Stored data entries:
═══
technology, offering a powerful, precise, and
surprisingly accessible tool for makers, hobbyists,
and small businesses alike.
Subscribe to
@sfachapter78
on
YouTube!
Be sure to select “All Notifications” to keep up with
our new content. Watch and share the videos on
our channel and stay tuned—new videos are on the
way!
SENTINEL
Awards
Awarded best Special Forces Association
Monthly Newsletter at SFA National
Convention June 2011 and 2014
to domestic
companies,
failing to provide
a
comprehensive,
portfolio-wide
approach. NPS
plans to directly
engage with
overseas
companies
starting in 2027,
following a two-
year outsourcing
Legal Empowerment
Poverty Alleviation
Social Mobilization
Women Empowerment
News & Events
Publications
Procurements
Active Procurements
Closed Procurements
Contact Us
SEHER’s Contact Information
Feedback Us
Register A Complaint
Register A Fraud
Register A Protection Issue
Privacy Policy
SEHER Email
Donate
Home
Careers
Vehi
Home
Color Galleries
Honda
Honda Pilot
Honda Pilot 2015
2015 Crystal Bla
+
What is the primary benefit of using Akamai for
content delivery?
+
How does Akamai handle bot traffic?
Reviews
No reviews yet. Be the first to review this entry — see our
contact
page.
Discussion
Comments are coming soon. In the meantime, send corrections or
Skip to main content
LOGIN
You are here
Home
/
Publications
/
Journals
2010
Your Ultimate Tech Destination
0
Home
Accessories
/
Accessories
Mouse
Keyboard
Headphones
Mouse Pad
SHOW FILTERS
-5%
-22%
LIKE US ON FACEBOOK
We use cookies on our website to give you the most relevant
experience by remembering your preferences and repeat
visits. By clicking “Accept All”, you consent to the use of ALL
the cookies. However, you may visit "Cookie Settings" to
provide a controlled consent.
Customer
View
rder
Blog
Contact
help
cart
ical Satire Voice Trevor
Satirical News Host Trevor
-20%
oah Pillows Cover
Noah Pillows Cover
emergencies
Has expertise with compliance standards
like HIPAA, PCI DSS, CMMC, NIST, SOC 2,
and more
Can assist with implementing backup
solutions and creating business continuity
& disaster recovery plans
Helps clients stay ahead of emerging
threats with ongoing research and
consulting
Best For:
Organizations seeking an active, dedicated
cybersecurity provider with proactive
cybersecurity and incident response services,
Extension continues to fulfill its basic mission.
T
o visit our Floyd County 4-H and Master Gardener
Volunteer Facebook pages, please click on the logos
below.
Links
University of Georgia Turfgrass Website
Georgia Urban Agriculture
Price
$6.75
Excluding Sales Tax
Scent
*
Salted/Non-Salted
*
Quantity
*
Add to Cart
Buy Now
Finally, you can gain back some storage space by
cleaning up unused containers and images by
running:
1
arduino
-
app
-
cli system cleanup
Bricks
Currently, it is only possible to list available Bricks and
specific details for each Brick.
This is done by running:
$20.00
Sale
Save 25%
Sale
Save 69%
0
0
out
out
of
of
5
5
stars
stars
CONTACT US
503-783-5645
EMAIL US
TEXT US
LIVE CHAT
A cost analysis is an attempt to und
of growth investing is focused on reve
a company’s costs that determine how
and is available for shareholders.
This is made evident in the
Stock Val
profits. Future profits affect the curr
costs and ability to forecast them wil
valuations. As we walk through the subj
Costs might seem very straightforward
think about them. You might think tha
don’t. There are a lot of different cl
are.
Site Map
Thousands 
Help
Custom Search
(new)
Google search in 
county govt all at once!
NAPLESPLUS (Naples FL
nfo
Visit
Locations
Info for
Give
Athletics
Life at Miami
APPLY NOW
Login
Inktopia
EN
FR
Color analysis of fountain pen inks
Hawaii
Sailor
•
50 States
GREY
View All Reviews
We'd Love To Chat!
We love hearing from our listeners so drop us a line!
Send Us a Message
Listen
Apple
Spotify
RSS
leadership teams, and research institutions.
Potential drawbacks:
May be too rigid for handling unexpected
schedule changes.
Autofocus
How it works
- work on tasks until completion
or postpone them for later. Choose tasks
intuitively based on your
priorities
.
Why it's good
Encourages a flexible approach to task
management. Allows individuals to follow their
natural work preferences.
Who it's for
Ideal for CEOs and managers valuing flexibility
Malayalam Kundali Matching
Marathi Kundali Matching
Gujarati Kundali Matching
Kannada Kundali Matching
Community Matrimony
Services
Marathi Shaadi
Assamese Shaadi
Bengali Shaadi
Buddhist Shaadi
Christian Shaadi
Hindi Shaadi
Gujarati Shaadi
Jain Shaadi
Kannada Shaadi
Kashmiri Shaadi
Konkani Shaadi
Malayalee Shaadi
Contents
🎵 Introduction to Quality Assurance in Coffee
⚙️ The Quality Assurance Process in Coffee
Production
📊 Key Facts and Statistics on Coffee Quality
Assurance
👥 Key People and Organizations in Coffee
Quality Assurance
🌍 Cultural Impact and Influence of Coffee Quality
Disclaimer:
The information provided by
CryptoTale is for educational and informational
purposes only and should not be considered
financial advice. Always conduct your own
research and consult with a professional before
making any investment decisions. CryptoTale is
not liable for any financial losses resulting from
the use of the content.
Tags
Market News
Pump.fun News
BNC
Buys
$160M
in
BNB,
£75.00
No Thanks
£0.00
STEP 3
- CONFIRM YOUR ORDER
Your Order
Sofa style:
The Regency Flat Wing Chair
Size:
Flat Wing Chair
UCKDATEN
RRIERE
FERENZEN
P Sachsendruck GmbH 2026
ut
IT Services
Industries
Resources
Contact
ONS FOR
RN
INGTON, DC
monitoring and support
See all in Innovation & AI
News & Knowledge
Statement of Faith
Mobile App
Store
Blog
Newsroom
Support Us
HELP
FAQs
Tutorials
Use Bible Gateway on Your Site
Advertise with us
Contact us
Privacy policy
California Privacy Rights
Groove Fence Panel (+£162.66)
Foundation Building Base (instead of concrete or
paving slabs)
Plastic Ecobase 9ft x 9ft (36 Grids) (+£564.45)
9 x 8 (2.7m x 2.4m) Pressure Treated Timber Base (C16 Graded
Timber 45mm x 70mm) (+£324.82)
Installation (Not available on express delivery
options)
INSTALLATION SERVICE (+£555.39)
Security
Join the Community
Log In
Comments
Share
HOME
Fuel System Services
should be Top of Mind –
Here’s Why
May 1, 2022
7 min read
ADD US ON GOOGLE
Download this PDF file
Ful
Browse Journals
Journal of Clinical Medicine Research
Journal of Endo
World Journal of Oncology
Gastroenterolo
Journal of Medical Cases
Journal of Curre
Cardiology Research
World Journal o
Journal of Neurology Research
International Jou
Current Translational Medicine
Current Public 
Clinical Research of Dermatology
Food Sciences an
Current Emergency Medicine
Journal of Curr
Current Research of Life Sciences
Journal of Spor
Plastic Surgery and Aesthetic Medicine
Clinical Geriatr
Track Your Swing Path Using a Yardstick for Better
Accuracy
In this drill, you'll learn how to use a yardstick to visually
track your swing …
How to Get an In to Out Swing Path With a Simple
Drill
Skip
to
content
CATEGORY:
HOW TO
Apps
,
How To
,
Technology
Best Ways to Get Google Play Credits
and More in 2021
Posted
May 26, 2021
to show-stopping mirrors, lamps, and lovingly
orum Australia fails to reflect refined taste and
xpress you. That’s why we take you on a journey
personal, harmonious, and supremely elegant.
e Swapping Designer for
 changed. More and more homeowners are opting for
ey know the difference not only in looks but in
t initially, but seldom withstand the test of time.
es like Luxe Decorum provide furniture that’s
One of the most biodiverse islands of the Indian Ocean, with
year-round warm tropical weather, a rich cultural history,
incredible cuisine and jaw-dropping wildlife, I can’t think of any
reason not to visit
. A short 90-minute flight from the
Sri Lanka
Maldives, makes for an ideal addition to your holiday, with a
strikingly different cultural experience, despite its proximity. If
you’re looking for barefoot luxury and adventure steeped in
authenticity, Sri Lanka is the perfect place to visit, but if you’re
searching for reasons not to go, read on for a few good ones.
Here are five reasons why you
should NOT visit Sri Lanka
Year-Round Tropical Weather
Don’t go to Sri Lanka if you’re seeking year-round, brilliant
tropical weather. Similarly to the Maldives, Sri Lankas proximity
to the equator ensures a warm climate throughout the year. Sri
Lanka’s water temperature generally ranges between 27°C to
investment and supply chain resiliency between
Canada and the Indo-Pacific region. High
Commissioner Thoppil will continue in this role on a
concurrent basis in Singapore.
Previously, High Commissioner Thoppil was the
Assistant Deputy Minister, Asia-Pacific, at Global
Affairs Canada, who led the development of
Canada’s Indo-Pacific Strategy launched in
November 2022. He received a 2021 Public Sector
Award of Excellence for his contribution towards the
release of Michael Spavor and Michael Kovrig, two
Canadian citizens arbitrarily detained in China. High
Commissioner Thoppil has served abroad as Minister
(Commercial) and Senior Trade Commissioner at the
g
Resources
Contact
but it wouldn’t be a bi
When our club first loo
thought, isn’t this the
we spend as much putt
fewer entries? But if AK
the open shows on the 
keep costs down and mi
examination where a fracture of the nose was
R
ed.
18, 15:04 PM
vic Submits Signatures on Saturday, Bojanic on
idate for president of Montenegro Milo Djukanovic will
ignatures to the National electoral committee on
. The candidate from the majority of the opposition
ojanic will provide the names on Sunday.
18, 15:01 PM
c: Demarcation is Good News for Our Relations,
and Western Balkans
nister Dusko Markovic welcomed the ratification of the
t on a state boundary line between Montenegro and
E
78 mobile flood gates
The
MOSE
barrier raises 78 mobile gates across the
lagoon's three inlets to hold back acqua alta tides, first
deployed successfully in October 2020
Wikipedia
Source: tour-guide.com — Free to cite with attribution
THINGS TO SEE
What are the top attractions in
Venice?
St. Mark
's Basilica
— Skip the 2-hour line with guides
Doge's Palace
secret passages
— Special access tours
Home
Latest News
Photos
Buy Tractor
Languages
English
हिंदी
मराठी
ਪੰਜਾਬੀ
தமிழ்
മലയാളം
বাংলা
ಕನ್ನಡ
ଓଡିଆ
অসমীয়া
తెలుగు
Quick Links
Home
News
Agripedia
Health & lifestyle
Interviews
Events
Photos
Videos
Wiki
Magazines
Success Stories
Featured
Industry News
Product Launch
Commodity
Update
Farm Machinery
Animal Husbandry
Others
═══
#### [REQUIRED ACTION]
Please copy out each line in the entries that mentions the string "stay".

#### [RESPONSE TO THIS TASK]
our channel and stay tuned—new videos are on the
Helps clients stay ahead of emerging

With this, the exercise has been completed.